Cassidy To Paul: Anti-Vaxxers Shouldn’t Be Allowed To ‘Infect Other People’

Sen. Bill Cassidy (R-LA), a physician before he began his career in politics, tore into so-called anti-vaxxers on Tuesday during a hearing on vaccines and public health.

“Let me give some color to what Sen. Paul said,” Cassidy said at the start of his remarks during a hearing of the Senate Committee on Health, Education, Labor and Pensions, the beginning of a fiery response to Sen.

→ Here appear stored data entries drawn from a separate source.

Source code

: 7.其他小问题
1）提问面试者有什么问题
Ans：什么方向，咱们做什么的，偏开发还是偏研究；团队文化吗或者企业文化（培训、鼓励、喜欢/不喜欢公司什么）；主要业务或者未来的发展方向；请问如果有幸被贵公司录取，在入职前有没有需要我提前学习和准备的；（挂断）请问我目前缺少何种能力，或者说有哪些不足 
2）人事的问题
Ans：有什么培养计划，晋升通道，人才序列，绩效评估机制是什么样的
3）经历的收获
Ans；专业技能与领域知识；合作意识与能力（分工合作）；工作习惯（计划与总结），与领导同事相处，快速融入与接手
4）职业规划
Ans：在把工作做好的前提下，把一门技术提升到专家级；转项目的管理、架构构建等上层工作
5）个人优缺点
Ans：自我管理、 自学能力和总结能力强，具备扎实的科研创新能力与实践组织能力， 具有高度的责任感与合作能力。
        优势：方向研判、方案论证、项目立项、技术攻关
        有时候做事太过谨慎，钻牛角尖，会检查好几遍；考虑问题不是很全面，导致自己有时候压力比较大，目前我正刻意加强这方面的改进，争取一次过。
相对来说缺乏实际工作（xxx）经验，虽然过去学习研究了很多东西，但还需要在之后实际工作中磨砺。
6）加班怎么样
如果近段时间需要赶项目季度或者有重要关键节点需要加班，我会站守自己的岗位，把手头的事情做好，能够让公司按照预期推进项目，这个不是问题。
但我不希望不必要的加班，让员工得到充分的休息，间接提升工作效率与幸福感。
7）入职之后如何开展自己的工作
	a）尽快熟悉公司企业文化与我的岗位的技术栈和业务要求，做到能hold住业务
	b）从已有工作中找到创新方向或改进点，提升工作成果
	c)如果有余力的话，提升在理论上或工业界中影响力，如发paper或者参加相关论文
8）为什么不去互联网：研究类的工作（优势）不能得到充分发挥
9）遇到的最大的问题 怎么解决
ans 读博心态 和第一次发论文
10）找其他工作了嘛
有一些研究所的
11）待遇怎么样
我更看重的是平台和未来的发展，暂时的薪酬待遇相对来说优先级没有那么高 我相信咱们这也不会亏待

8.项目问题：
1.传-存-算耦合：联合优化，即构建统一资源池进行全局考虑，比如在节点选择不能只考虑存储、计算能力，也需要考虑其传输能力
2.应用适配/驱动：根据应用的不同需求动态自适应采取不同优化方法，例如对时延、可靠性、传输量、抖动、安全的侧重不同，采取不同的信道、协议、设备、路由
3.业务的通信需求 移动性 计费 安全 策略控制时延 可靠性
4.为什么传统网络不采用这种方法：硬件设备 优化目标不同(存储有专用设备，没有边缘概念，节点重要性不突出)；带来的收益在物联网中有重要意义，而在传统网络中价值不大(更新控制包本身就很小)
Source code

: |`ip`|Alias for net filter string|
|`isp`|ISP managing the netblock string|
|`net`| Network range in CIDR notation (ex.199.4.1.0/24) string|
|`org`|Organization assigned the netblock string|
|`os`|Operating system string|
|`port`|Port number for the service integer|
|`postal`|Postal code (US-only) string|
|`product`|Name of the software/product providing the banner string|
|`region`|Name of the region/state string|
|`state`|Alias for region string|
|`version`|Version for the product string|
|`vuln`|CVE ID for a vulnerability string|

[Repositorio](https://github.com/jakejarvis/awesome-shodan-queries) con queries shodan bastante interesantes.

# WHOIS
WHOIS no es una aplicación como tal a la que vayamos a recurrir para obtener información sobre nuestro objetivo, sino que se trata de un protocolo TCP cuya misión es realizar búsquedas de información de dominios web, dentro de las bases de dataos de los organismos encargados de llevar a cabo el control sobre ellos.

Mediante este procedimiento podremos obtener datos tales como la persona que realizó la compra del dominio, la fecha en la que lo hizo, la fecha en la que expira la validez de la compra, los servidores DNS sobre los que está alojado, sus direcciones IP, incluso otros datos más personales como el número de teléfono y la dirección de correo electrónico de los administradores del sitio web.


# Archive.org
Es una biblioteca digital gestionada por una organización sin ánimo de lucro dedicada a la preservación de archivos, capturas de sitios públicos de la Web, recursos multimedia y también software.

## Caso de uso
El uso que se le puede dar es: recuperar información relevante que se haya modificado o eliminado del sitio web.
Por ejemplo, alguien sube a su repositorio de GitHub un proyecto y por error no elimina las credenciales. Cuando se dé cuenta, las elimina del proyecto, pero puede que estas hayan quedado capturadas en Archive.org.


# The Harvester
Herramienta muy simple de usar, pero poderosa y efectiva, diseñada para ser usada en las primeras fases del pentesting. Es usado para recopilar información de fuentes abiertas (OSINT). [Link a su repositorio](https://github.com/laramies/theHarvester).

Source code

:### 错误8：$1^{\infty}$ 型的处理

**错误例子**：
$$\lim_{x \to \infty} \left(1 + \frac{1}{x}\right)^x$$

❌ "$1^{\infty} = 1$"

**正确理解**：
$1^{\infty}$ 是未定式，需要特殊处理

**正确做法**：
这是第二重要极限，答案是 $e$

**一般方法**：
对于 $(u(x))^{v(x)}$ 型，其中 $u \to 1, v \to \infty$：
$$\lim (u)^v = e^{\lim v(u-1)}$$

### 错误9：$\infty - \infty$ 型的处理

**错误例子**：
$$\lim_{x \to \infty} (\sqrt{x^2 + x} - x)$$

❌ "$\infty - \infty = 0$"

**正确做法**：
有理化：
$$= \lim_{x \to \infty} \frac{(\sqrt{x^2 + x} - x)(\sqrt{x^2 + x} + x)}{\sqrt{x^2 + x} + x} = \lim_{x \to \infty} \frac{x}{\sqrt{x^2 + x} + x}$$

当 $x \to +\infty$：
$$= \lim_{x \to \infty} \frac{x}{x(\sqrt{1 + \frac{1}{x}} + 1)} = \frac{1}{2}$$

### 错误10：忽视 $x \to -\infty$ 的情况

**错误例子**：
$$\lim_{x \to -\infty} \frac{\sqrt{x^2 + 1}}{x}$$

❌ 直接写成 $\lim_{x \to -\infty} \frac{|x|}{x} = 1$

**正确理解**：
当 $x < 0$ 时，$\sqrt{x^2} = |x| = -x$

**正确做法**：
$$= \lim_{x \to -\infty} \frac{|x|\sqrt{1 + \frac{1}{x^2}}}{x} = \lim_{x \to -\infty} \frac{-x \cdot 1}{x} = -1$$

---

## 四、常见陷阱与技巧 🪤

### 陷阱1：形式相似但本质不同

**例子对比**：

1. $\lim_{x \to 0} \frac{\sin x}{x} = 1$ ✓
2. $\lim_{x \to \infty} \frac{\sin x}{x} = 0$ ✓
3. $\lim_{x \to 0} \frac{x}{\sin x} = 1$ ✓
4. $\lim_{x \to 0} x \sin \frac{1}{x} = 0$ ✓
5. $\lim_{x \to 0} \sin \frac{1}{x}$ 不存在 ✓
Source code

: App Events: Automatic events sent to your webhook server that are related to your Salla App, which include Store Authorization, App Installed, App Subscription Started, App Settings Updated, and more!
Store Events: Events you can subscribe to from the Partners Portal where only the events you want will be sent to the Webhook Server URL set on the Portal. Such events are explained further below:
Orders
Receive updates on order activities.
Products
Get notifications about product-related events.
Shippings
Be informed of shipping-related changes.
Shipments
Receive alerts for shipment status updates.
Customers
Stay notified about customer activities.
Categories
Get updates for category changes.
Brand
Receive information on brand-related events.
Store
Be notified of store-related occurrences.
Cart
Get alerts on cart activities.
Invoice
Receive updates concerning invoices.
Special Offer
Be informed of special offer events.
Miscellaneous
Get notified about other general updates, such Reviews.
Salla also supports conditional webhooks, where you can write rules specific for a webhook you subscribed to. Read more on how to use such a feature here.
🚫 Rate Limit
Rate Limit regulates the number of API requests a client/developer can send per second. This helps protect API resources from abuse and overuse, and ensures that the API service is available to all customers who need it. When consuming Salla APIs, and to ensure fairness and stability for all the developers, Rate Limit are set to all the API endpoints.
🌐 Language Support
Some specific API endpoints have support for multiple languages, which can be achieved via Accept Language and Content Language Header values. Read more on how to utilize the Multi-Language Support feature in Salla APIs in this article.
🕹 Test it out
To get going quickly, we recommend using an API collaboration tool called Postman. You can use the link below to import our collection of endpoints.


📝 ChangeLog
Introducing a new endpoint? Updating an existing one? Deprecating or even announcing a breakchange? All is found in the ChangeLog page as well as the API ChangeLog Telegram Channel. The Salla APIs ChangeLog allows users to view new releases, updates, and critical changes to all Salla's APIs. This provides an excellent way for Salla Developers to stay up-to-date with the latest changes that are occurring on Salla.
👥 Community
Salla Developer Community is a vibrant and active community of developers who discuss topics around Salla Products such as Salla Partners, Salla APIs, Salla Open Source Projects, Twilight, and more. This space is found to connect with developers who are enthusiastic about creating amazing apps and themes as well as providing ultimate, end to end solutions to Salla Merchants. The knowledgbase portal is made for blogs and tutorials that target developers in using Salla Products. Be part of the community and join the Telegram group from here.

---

Rand Paul (R-KY)

The hearing, “Vaccines Save Lives: What Is Driving Preventable Disease Outbreaks?” featured public health professionals and a high school student who got vaccinated against his parents’ wishes when he turned 18.

Paul, himself a former ophthalmologist, stressed that he had personally vaccinated himself and his kids, “but I still don’t favor giving up on liberty for a false sense of security.” In the past, Paul has questioned whether vaccines should be required, and he’s parroted anti-vaccine conspiracy theories, such as in 2015, when he said he’d “heard of many tragic cases of walking, talking normal children who wound up with profound mental disorders after vaccines.”

Rand on Tuesday brought up a hypothetical in which the federal government mandated flu vaccines, “yet, the current science only allows for educated guessing when it comes to the flu vaccine.”

Cassidy appeared to take issue with the remarks.

“You may or may not know I am a physician,” Cassidy said. “I have seen people who have not been vaccinated who have required liver transplantation because they were not, and who have ended up with terrible diseases for no other reason than they did not understand vaccination was important.”

Even if flu shots are not completely effective, he said, “they do mitigate, and so there is a cross benefit that will decrease the severity.”

And further, he said, “hospitals commonly require their employees to be immunized, because they understand that herd immunity is important, and if a nurse’s aide is not immunized, she can be a Typhoid Mary, if you will, bringing disease to many who are immunocompromised.”

There is no federal vaccine requirement, though all states require certain vaccines for students, with state-by-state exemptions for medical, religious, and in some cases, philosophical reasons.

“The requirement is just that you cannot enter school unless you’re vaccinated,” Cassidy said. “Now, if you’re such a believer in liberty that you do not wish to be vaccinated, then there should be a consequence, and that is that you cannot infect other people.”